All one needs to make sure is that it is giving accurate results. But this approach is paradoxical, which is why most organization has no clue on how to perform quality analysis on ML models. The point is that with the expansion of AI and ML, everyone is reluctant to incorporate them into their products, without knowing how to handle the QA aspects.

This practice leaves a lot of genuine and application critical questions unanswered. Some of these include:

• How to ensure that the accuracy of a model is preserved while production?
• When a new change is released, how to make sure that the existing model in production does not collapse?
• How to perform tests on the model to make sure that previously developed and tested software still perform after a change?

To begin answering these questions, we need to first understand the aspects of a machine learning model that can be tested or analyzed for quality. This step ensures that a well-structured approach is adapted to testing ML models, that doesn’t require the intervention of a data scientist and can be performed successfully by the QA team. Here’s what can be tested within an ML model:

• Quality of data: It helps in testing data for any data poisoning attacks
• Quality of features: It helps in determining the features and their relationships
• Quality of algorithms: It ultimately helps in determining the performance of an algorithm.

Data

Organizations often ignore this aspect, but checking the quality of data is crucial to determining the success of your ML model. It should be made sure that the data being used for training and validating the model is sanitized. Under no circumstances should the data belong to an adversary data set. In other words, adversary sets are those sets of data that can skew the results of an ML model by letting it train on incorrect data. It is also widely known as data poisoning attacks.

To assure the quality of data, analysis is a must. QA teams must put test mechanisms in place to validate the data used for training is sanitized. To accomplish this, software testing services teams can work in collaboration with product teams and try to understand key statistics from the data.
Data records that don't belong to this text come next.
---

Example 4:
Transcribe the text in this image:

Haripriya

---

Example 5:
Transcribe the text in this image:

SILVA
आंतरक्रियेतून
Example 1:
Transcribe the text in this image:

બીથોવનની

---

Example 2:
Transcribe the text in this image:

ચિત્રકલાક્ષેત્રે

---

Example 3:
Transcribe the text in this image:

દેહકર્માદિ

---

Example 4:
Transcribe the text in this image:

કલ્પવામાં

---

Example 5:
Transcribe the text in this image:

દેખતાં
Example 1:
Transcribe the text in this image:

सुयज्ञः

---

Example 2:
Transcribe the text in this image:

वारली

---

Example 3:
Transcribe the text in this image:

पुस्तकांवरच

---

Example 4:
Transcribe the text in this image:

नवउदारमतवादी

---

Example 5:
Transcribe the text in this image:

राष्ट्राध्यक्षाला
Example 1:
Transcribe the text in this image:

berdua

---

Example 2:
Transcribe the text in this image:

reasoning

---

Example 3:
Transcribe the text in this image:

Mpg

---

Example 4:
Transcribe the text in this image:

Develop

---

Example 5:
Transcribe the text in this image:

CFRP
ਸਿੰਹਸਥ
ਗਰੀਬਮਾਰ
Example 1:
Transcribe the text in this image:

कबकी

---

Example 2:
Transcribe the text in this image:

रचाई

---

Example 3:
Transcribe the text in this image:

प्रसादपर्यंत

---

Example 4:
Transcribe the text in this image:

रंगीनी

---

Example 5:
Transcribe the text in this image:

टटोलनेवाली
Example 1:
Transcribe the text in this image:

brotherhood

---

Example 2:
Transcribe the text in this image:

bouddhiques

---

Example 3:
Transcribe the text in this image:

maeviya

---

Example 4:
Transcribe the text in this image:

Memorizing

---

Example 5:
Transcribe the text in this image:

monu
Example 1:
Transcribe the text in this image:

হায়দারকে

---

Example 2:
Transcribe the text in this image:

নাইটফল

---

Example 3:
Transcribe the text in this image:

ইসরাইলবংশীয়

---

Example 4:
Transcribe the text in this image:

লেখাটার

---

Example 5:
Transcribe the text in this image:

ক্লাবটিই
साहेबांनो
Some of these may include:

• Mean, median, mode, etc. of the data
• The relationship between the data such as variance, correlation etc.
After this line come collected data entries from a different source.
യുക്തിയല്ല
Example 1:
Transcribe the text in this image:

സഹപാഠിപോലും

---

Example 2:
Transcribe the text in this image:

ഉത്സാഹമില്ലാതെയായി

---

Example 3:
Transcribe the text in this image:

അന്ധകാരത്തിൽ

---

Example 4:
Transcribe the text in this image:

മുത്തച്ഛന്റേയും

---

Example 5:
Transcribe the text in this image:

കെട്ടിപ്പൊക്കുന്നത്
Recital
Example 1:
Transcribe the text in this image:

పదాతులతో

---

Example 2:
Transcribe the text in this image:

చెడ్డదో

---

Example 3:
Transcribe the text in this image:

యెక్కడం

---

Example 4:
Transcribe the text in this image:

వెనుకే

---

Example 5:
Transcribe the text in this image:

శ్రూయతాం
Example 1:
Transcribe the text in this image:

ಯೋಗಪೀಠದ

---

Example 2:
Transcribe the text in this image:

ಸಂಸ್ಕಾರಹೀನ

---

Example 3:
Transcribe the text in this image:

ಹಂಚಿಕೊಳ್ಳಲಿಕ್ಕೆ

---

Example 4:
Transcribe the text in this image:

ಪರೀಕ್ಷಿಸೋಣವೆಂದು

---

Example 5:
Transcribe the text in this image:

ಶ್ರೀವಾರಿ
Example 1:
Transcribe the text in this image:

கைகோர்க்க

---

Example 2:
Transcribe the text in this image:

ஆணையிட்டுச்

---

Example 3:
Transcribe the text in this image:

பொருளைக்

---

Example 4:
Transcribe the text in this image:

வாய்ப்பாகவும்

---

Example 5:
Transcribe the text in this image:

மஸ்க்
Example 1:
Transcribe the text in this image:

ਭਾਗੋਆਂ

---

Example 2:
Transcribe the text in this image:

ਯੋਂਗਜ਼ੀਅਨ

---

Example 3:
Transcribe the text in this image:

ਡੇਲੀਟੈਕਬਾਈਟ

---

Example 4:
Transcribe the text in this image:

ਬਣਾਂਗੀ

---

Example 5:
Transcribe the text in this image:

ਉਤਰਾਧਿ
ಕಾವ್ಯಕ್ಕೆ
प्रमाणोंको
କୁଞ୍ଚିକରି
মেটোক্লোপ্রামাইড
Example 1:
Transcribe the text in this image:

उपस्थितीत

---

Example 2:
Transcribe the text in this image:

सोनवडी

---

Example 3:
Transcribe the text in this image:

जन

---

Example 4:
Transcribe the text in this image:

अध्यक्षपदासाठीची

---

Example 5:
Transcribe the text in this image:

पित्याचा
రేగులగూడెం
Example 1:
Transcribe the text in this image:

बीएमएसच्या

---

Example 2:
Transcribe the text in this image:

Once these are identified, tests can be built to check and validate the statistics and relationships.

Features

Features are an important part of an ML model. However, at times many of these may become irrelevant to the purpose of the experiment. Leaving these as it is in the model can lead to increased error rates. Therefore, QA analysts must use being feature engineering into the picture and use techniques like feature selection, dimensionality reduction etc. Some of the key aspects that must be tested for the quality assurance of features are feature thresholds, relevance, relationship, suitability, compliance, testing and review. Based on these aspects, quality analysts can determine the necessity and relevance of a feature for the model.

Algorithms

As ML models get trained over and over again, any increase in the error rate results in the revaluation of the ML algorithm. Organizations can try using different algorithms and keep the ones that result in the lowest error rates. They can also retrain the model and try evaluating the performance. Mostly the efficiency of an algorithm comes down to bias-variance tradeoff. If the variance of your model is high, it will lead to overfitting and increase the sample size. Similarly, if the bias is too high, it leads to under fitting and means that there are too few features being used. Based on your applications, it is essential to strike a balance between bias and variance.

Conclusion

Quality analysis is as fundamental to machine learning models as it is for application software. Organizations must initiate a step by step process of quality assurance that begins from the data and ends on the algorithm. A collaborative effort between the QA teams and product developers will go a long way in accomplishing the task.